(Beginning of Selected text)
# Hot Rocks, Pop Rocks, Lipstick, and Beer



## David Baxter PhD (Aug 16, 2009)

True. It may actually be all those Hot Rocks you've been eating... :blank:


----------



## Banned (Aug 16, 2009)

*Re: Cipralex Side Effects*

Um, no.  What are Hot Rocks???  Pop Rocks?  Haven't had any of those either.


----------



## David Baxter PhD (Aug 16, 2009)

*Re: Cipralex Side Effects*

What-ev-er, dudette...


----------



## Banned (Aug 16, 2009)

*Re: Cipralex Side Effects*



white page said:


> I seem to remember that a lack of magnesium can produce those involuntary muscle twitches, are you by any chance a little dehydrated Turtle ?


 
I don't think so, WP, but maybe I'll have another beer just in case 

(Just kidding, I don't actually drink).


----------



## Fiver (Aug 16, 2009)

*Re: Cipralex Side Effects*

*ahem*

I do, let me help you with that.
(End of Selected text)
(Beginning of Excerpted data)
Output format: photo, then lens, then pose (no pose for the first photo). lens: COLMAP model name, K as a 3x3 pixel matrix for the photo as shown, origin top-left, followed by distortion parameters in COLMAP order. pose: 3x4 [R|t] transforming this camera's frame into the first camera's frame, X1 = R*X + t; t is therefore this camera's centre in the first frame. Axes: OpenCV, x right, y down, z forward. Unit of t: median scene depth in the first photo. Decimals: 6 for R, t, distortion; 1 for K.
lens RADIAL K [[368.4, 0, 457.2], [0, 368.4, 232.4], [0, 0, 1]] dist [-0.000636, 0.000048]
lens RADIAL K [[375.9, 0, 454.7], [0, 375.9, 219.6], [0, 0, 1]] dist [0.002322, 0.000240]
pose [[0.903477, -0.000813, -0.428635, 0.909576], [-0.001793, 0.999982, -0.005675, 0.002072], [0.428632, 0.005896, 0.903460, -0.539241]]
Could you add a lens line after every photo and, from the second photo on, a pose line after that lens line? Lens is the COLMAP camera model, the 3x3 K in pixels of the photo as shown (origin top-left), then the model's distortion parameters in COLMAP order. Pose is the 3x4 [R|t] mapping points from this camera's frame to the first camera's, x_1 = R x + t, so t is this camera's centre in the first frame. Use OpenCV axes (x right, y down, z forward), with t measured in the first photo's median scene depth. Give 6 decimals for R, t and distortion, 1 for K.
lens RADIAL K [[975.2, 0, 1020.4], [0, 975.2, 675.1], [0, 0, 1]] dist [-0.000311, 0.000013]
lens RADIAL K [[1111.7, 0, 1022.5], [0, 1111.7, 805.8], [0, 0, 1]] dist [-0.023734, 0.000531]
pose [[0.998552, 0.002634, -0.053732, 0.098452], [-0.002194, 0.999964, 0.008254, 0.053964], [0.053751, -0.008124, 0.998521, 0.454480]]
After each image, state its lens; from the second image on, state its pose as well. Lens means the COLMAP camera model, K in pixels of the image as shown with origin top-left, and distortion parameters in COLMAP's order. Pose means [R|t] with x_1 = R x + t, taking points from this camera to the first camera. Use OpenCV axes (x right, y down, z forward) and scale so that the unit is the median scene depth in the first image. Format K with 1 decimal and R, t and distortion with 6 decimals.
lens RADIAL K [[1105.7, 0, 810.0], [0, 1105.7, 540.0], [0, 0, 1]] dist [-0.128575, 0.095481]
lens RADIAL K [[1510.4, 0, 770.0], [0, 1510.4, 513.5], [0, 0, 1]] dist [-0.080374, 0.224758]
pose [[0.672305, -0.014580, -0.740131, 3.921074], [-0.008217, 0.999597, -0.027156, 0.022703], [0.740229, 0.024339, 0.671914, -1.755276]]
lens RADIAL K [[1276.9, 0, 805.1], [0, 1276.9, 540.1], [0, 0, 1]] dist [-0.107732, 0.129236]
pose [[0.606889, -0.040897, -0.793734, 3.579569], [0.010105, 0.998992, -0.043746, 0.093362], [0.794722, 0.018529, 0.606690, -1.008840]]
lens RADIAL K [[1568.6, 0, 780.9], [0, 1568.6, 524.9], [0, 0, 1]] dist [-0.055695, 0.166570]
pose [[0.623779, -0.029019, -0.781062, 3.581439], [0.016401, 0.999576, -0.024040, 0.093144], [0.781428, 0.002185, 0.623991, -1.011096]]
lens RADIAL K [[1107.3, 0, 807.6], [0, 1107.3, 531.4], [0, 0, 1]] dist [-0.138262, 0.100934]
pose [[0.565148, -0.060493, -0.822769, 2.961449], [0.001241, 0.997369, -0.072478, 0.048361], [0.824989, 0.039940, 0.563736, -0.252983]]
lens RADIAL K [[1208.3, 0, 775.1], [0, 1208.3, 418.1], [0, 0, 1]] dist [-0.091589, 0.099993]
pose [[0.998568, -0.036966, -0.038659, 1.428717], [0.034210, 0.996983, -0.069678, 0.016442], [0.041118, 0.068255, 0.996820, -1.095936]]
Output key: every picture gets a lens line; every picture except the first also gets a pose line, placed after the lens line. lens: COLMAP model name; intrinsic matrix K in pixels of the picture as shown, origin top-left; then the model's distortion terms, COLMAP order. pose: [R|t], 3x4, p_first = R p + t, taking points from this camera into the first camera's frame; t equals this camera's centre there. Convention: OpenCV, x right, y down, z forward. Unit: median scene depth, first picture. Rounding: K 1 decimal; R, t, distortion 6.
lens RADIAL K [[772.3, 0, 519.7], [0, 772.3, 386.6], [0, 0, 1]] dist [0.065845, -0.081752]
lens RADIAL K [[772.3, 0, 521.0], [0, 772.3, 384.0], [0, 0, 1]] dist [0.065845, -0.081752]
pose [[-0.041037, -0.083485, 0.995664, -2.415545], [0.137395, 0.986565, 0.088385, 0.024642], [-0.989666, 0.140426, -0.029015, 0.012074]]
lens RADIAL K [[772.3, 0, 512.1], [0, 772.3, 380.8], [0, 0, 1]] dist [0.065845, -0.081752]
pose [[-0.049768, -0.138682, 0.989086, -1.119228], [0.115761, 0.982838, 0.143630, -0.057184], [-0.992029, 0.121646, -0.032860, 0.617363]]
(End of Excerpted data)
Requirement 1 :: Copy out the passage of the Hot Rocks forum thread starting with "True. It may" and going on through "of those either.".
Requirement 2 :: Carry the Hot Rocks forum thread forward from the point where it stops.

Written answer 1 ::
True. It may actually be all those Hot Rocks you've been eating... :blank:


----------



## Banned (Aug 16, 2009)

*Re: Cipralex Side Effects*

Um, no.  What are Hot Rocks???  Pop Rocks?  Haven't had any of those either.

Written answer 2 ::
----------



## Banned (Aug 16, 2009)

*Re: Cipralex Side Effects*

Thanks, Fiver.  Have a couple, and I'll let you know if my lips feel better   I'll tell you when to stop :rofl:


----------



## white page (Aug 16, 2009)

*Re: Cipralex Side Effects*

Now tell the truth Turtle , it was the new raspberry flavoured lipstick wasn't it, no need to be embaresed about it, we girls understand


----------



## Banned (Aug 16, 2009)

*Re: Cipralex Side Effects*

I might be a girl ("might", I "might" be a boy too ) but I'm definitely not girlie.  I don't do lipstick.  Not for anything.


----------



## white page (Aug 16, 2009)

*Re: Cipralex Side Effects*

Neither do I Turtle and I'm a girl , I was just teasing  Sorry !

I do take your problem seriously.


----------



## Fiver (Aug 16, 2009)

*Re: Cipralex Side Effects*

Amen.


----------



## Jackie (Aug 17, 2009)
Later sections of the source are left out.